## Directive
Set the whole listing down again without deviation.

## Data for this task
● ● ● ● ● ● ●

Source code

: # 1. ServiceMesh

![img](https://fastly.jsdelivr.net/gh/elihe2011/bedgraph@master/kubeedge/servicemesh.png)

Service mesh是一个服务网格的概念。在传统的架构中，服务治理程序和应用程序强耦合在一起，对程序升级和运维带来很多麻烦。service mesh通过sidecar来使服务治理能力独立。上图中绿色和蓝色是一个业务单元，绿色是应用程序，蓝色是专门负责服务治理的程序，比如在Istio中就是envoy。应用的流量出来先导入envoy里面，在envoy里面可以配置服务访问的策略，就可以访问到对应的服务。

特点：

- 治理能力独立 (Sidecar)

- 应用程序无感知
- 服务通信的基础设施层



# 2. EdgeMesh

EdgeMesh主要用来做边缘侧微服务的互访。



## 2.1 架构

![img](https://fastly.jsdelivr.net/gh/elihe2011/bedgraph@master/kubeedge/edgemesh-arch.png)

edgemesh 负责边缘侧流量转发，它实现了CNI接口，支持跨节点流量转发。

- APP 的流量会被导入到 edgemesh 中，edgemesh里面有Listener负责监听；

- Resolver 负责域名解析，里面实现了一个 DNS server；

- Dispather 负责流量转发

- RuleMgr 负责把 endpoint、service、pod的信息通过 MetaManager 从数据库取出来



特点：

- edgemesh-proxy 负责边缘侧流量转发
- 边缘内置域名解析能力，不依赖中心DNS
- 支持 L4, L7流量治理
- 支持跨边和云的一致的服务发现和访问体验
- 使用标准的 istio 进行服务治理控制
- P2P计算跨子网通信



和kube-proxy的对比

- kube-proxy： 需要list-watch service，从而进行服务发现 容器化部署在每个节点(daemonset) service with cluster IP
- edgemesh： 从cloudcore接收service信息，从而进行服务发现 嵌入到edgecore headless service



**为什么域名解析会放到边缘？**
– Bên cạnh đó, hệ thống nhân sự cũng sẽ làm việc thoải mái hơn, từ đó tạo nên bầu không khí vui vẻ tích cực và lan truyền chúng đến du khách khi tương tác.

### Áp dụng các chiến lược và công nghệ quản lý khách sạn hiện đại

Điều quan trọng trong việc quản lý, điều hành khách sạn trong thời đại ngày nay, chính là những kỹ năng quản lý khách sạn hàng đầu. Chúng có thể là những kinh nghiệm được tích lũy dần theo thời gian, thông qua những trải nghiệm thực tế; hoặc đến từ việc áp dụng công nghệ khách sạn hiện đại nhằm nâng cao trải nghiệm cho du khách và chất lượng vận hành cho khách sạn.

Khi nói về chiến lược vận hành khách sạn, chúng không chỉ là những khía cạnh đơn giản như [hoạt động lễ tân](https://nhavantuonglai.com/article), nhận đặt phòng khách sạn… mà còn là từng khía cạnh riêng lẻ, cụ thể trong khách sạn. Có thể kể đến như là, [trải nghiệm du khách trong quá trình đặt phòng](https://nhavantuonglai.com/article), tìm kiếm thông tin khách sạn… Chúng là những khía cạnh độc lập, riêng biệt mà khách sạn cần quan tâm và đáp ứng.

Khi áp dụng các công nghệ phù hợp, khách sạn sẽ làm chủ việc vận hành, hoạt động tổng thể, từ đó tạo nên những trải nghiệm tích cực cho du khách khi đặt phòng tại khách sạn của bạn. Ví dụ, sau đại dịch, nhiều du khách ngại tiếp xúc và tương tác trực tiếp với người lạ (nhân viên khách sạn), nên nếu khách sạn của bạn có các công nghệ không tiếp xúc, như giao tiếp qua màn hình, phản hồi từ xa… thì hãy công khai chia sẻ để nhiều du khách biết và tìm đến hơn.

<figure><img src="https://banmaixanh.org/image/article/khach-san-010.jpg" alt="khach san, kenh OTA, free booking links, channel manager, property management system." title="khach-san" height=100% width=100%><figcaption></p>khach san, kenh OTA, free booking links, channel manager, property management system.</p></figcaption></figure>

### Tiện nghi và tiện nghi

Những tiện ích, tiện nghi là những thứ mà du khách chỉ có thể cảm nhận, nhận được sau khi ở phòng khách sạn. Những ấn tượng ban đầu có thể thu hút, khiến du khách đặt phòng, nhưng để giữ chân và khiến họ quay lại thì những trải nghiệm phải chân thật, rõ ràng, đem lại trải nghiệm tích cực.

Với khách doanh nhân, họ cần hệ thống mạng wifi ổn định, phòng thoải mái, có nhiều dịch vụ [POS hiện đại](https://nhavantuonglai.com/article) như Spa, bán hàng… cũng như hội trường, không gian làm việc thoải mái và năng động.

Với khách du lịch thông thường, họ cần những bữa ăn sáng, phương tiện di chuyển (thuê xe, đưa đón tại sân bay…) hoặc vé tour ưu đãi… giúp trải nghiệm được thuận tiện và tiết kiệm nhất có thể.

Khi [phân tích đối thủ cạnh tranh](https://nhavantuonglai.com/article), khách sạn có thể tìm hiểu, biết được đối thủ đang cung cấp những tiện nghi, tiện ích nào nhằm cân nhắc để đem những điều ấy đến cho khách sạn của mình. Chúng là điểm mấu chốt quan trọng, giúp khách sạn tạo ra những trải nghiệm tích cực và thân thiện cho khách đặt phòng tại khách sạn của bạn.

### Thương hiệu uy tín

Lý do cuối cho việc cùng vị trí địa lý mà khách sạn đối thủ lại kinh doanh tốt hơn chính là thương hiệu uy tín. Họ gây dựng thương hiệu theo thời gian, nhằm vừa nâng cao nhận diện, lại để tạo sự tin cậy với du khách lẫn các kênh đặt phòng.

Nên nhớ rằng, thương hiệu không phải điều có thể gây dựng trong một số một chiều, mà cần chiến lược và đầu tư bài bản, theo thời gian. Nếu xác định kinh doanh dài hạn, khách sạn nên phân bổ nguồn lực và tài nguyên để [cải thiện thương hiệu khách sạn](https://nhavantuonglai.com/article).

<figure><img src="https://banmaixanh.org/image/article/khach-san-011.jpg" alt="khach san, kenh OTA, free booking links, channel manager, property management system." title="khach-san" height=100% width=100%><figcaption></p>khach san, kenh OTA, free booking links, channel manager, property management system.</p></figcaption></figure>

● ● ● ● ● ● ●

## Your response
Source code

: # 1. ServiceMesh

![img](https://fastly.jsdelivr.net/gh/elihe2011/bedgraph@master/kubeedge/servicemesh.png)

Service mesh是一个服务网格的概念。在传统的架构中，服务治理程序和应用程序强耦合在一起，对程序升级和运维带来很多麻烦。service mesh通过sidecar来使服务治理能力独立。上图中绿色和蓝色是一个业务单元，绿色是应用程序，蓝色是专门负责服务治理的程序，比如在Istio中就是envoy。应用的流量出来先导入envoy里面，在envoy里面可以配置服务访问的策略，就可以访问到对应的服务。

特点：

- 治理能力独立 (Sidecar)

- 应用程序无感知
- 服务通信的基础设施层



# 2. EdgeMesh

EdgeMesh主要用来做边缘侧微服务的互访。



## 2.1 架构

![img](https://fastly.jsdelivr.net/gh/elihe2011/bedgraph@master/kubeedge/edgemesh-arch.png)

edgemesh 负责边缘侧流量转发，它实现了CNI接口，支持跨节点流量转发。

- APP 的流量会被导入到 edgemesh 中，edgemesh里面有Listener负责监听；

- Resolver 负责域名解析，里面实现了一个 DNS server；

- Dispather 负责流量转发

- RuleMgr 负责把 endpoint、service、pod的信息通过 MetaManager 从数据库取出来



特点：

- edgemesh-proxy 负责边缘侧流量转发
- 边缘内置域名解析能力，不依赖中心DNS
- 支持 L4, L7流量治理
- 支持跨边和云的一致的服务发现和访问体验
- 使用标准的 istio 进行服务治理控制
- P2P计算跨子网通信



和kube-proxy的对比

- kube-proxy： 需要list-watch service，从而进行服务发现 容器化部署在每个节点(daemonset) service with cluster IP
- edgemesh： 从cloudcore接收service信息，从而进行服务发现 嵌入到edgecore headless service



**为什么域名解析会放到边缘？**
– Bên cạnh đó, hệ thống nhân sự cũng sẽ làm việc thoải mái hơn, từ đó tạo nên bầu không khí vui vẻ tích cực và lan truyền chúng đến du khách khi tương tác.

### Áp dụng các chiến lược và công nghệ quản lý khách sạn hiện đại

Điều quan trọng trong việc quản lý, điều hành khách sạn trong thời đại ngày nay, chính là những kỹ năng quản lý khách sạn hàng đầu. Chúng có thể là những kinh nghiệm được tích lũy dần theo thời gian, thông qua những trải nghiệm thực tế; hoặc đến từ việc áp dụng công nghệ khách sạn hiện đại nhằm nâng cao trải nghiệm cho du khách và chất lượng vận hành cho khách sạn.

Khi nói về chiến lược vận hành khách sạn, chúng không chỉ là những khía cạnh đơn giản như [hoạt động lễ tân](https://nhavantuonglai.com/article), nhận đặt phòng khách sạn… mà còn là từng khía cạnh riêng lẻ, cụ thể trong khách sạn. Có thể kể đến như là, [trải nghiệm du khách trong quá trình đặt phòng](https://nhavantuonglai.com/article), tìm kiếm thông tin khách sạn… Chúng là những khía cạnh độc lập, riêng biệt mà khách sạn cần quan tâm và đáp ứng.

Khi áp dụng các công nghệ phù hợp, khách sạn sẽ làm chủ việc vận hành, hoạt động tổng thể, từ đó tạo nên những trải nghiệm tích cực cho du khách khi đặt phòng tại khách sạn của bạn. Ví dụ, sau đại dịch, nhiều du khách ngại tiếp xúc và tương tác trực tiếp với người lạ (nhân viên khách sạn), nên nếu khách sạn của bạn có các công nghệ không tiếp xúc, như giao tiếp qua màn hình, phản hồi từ xa… thì hãy công khai chia sẻ để nhiều du khách biết và tìm đến hơn.

<figure><img src="https://banmaixanh.org/image/article/khach-san-010.jpg" alt="khach san, kenh OTA, free booking links, channel manager, property management system." title="khach-san" height=100% width=100%><figcaption></p>khach san, kenh OTA, free booking links, channel manager, property management system.</p></figcaption></figure>

### Tiện nghi và tiện nghi

Những tiện ích, tiện nghi là những thứ mà du khách chỉ có thể cảm nhận, nhận được sau khi ở phòng khách sạn. Những ấn tượng ban đầu có thể thu hút, khiến du khách đặt phòng, nhưng để giữ chân và khiến họ quay lại thì những trải nghiệm phải chân thật, rõ ràng, đem lại trải nghiệm tích cực.

Với khách doanh nhân, họ cần hệ thống mạng wifi ổn định, phòng thoải mái, có nhiều dịch vụ [POS hiện đại](https://nhavantuonglai.com/article) như Spa, bán hàng… cũng như hội trường, không gian làm việc thoải mái và năng động.

Với khách du lịch thông thường, họ cần những bữa ăn sáng, phương tiện di chuyển (thuê xe, đưa đón tại sân bay…) hoặc vé tour ưu đãi… giúp trải nghiệm được thuận tiện và tiết kiệm nhất có thể.

Khi [phân tích đối thủ cạnh tranh](https://nhavantuonglai.com/article), khách sạn có thể tìm hiểu, biết được đối thủ đang cung cấp những tiện nghi, tiện ích nào nhằm cân nhắc để đem những điều ấy đến cho khách sạn của mình. Chúng là điểm mấu chốt quan trọng, giúp khách sạn tạo ra những trải nghiệm tích cực và thân thiện cho khách đặt phòng tại khách sạn của bạn.

### Thương hiệu uy tín

Lý do cuối cho việc cùng vị trí địa lý mà khách sạn đối thủ lại kinh doanh tốt hơn chính là thương hiệu uy tín. Họ gây dựng thương hiệu theo thời gian, nhằm vừa nâng cao nhận diện, lại để tạo sự tin cậy với du khách lẫn các kênh đặt phòng.

Nên nhớ rằng, thương hiệu không phải điều có thể gây dựng trong một số một chiều, mà cần chiến lược và đầu tư bài bản, theo thời gian. Nếu xác định kinh doanh dài hạn, khách sạn nên phân bổ nguồn lực và tài nguyên để [cải thiện thương hiệu khách sạn](https://nhavantuonglai.com/article).

<figure><img src="https://banmaixanh.org/image/article/khach-san-011.jpg" alt="khach san, kenh OTA, free booking links, channel manager, property management system." title="khach-san" height=100% width=100%><figcaption></p>khach san, kenh OTA, free booking links, channel manager, property management system.</p></figcaption></figure>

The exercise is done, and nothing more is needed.